#### Отрывок текста

================

Я тогда училась в испанской группе романо-германского отделения филфака МГУ. И несколько дней перед 5 марта мы с нашим испанцем-преподавателем на каждом занятии переводили бюллетень о здоровье Сталина, который печатался во всех газетах. Весь, включая температуру и количество белка в моче, переводили прямо с ходу с русского на испанский, так же как за некоторое время до этого мы переводили сводку новостей из Северной Кореи.
Что Сталин умер, я узнала, наверное, дома по радио, точно не скажу сейчас, но в семье мужа радио было.
6 марта я пришла, как обычно, на занятия, нас собрали на траурный митинг в Большой Коммунистической аудитории в новом здании старого университета, где сейчас журфак. Что именно говорилось, не помню. Я видела в коридоре парторга, которая рыдала в голос и сама держаться на ногах не могла, ее под руки держали приближенные. У декана под стеклами пенсне или очков тоже поблескивали слезы.
Траурный митинг длился недолго, потому что следующее занятие у нас, как обычно, проходило уже на филфаке, то есть в старом здании университета. Это был семинар по марксизму. Хотя занятия как такового не было. Помню, сидит потрясенная преподавательница марксизма, кстати, очень милый человек, и говорит: «Вот если бы сейчас спросили, что у меня самое дорогое? Дочка, конечно. И вот скажи: отдай ее, и он воскреснет, — я бы согласилась».

================

#### Приведённые строки
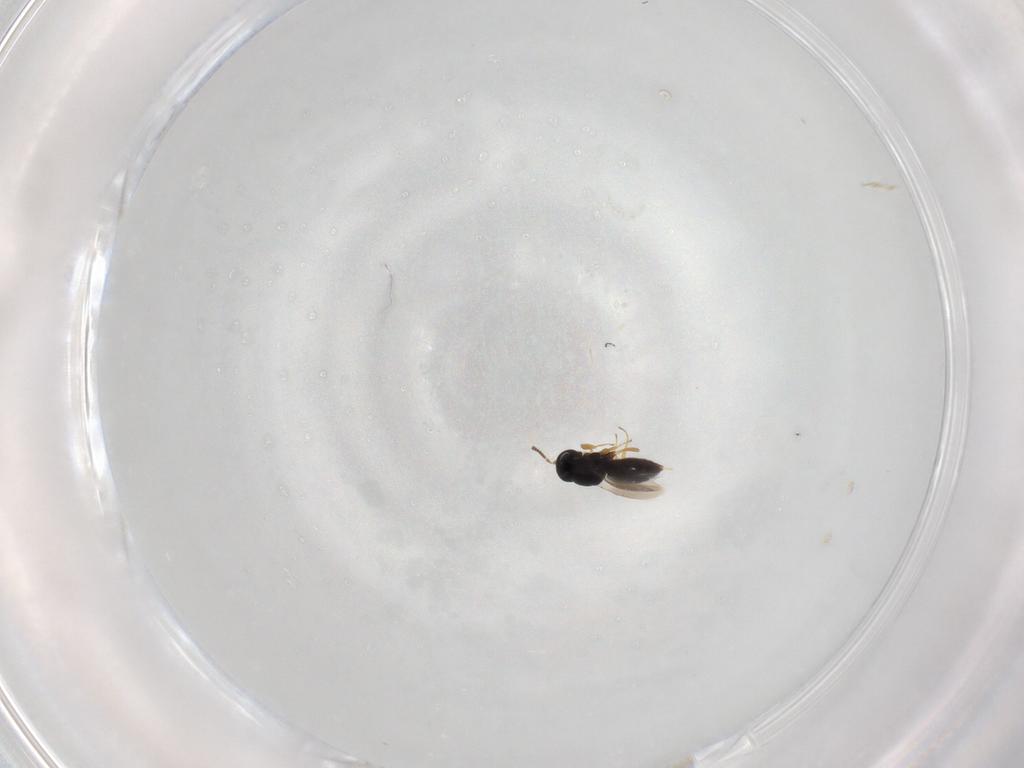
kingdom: Animalia
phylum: Arthropoda
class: Insecta
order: Hymenoptera
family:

================

#### Задание 1
Где прошёл траурный митинг 6 марта, о котором идёт речь в воспоминаниях о смерти Сталина?
#### Задание 2
Продолжите воспоминания о смерти Сталина после последней фразы отрывка.

#### Ответ 1
В Большой Коммунистической аудитории в новом здании старого университета.

#### Ответ 2
Потом у нас была лекция по западной литературе, уже в новой большой аудитории, и преподаватель начал говорить о Вольтере. В перерыве девчонки возмущались «Как можно рассуждать о Вольтере в такой день, как будто ничего не произошло?»
После университета я зашла к маме (улица Грановского, 2) и рассказала о смерти Сталина. Мама в это время печатала на машинке. Она перекрестилась, ответила: «Слава Богу», и продолжала работать. Такое отношение было не единичным. Хотя знаю многих, не слишком просоветски настроенных и никогда не собиравшихся вступать в партию, которые именно в этот момент подали заявление — считая, что надо как-то поддержать страну. Соседи одного из друзей нашей семьи, Алексея Савельевича Магида, привыкшие всегда обо всем с ним советоваться, растерянно спрашивали: «Кто ж у нас теперь будет? Может, Левитан?». Левитана еще со времен войны воспринимали не просто рупором правительства, а чуть ли не вторым лицом после Сталина.
В Колонный зал я идти не собиралась. Знаю, что туда рвались толпы, задавило много людей. Кто-то там был из знакомых.
В день похорон я даже в университете не была — дома уговорили не ходить из-за того, что я была беременна, боялись, чтобы в метро меня не помяли. И гудка я не слышала.
Миша, мой муж, пошел на физфак пораньше, каким-то образом со своими однокурсниками они пролезли по внутренним лестницам на крышу факультета — это за старым филфаком, на Моховой, — и оттуда наблюдал процессию. Ему было просто интересно, как это выглядит.
Все эти дни по радио с раннего утра передавали классическую музыку. И флаги были в городе приспущены.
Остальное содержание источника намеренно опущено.